Sum(Torques on A) + Sum(Torques on B) is not the same as Sum(Torques on A and B).
The fact that Sum(Torques on A and B) is zero does not imply that the respective angular velocities of A and B are constant.

I did my calculations again, the way my teachers 10 years ago always insisted I should do:

System A is composed of gear A with radius rA and inertia Ia
System B is composed of gear B with radius rB and inertia Ib

External forces on A: force F due to B (I leave out the ground and brakes for clarity)
External forces on B: force -F due to A (action/reaction principle) and torque due to the engine.

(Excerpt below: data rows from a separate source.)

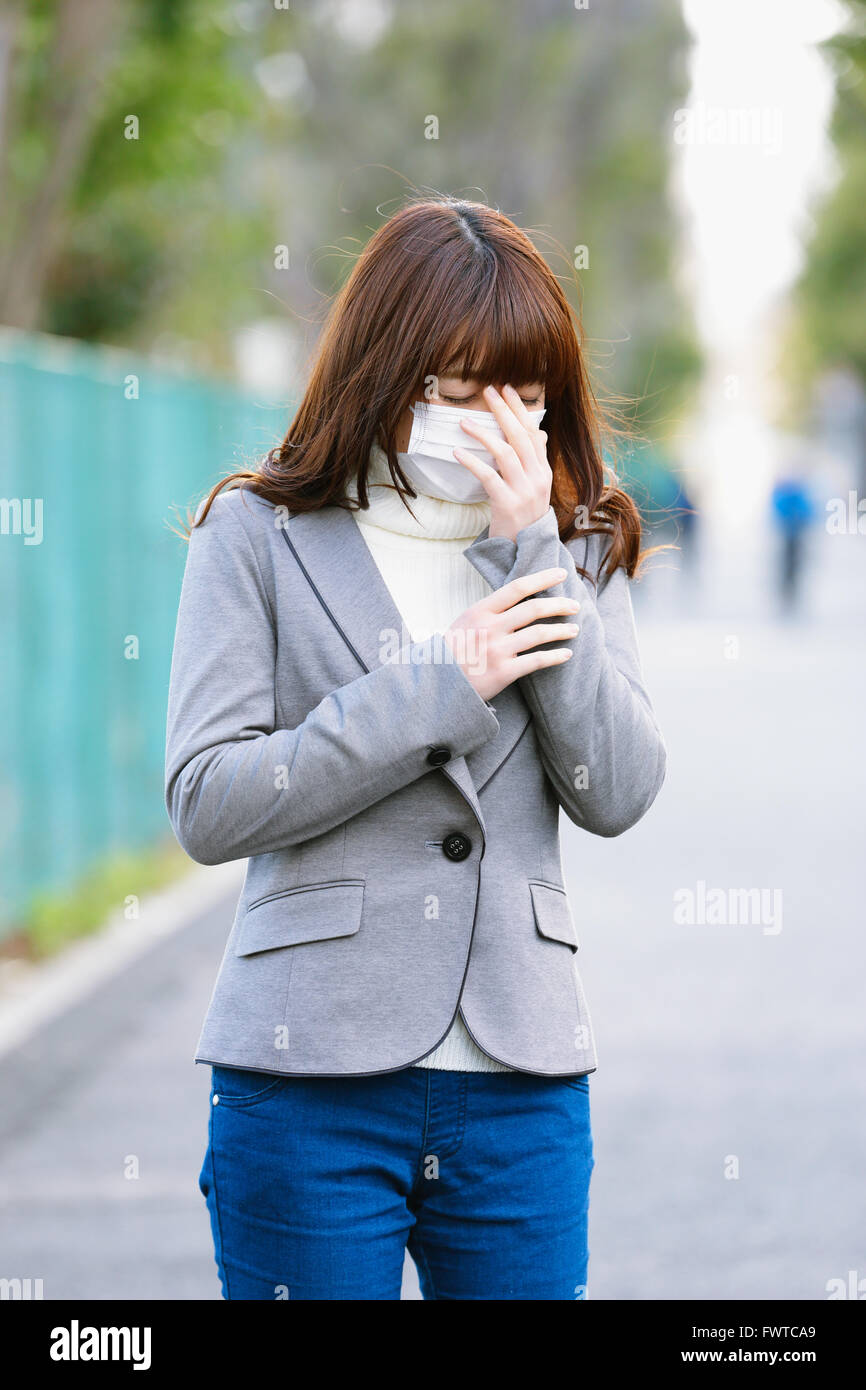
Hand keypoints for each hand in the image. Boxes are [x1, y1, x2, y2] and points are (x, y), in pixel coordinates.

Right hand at [443, 567, 579, 701]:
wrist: (436, 683)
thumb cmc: (453, 650)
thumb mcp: (465, 621)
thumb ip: (490, 611)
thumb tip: (521, 598)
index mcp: (480, 610)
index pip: (517, 588)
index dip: (543, 578)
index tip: (561, 574)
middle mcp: (490, 627)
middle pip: (534, 609)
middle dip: (560, 605)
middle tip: (575, 606)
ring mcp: (497, 650)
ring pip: (539, 634)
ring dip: (561, 631)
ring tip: (574, 630)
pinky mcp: (504, 672)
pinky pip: (537, 661)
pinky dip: (555, 656)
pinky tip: (566, 655)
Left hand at [452, 383, 551, 541]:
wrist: (525, 552)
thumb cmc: (524, 518)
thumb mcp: (536, 488)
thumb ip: (535, 461)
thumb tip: (538, 431)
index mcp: (544, 472)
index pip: (533, 432)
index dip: (520, 410)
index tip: (506, 389)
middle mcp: (538, 478)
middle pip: (521, 437)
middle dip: (504, 411)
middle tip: (488, 391)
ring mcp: (524, 492)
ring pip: (506, 453)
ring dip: (483, 434)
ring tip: (464, 422)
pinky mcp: (507, 504)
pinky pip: (488, 476)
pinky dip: (472, 462)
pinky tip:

For A we get: rA*F = Ia * d(wA)/dt
For B we get: rB*F + T(engine) = Ib * d(wB)/dt

Since we know that rA*d(wA)/dt = rB*d(wB)/dt, we can solve the problem.
The result I get is:

d(wB)/dt = T(engine)/(Ib + R^2*Ia) where R=rB/rA

I'm a bit suprised that R is still in the picture, but that does seem too shocking.

CombatWombat: Thanks for the link. Seems interesting, but I haven't digested it yet. Makes me wonder, would be nice if the forum allowed to write formulas using e.g. latex syntax. A "drawing board" using e.g. a Java applet would be nice too.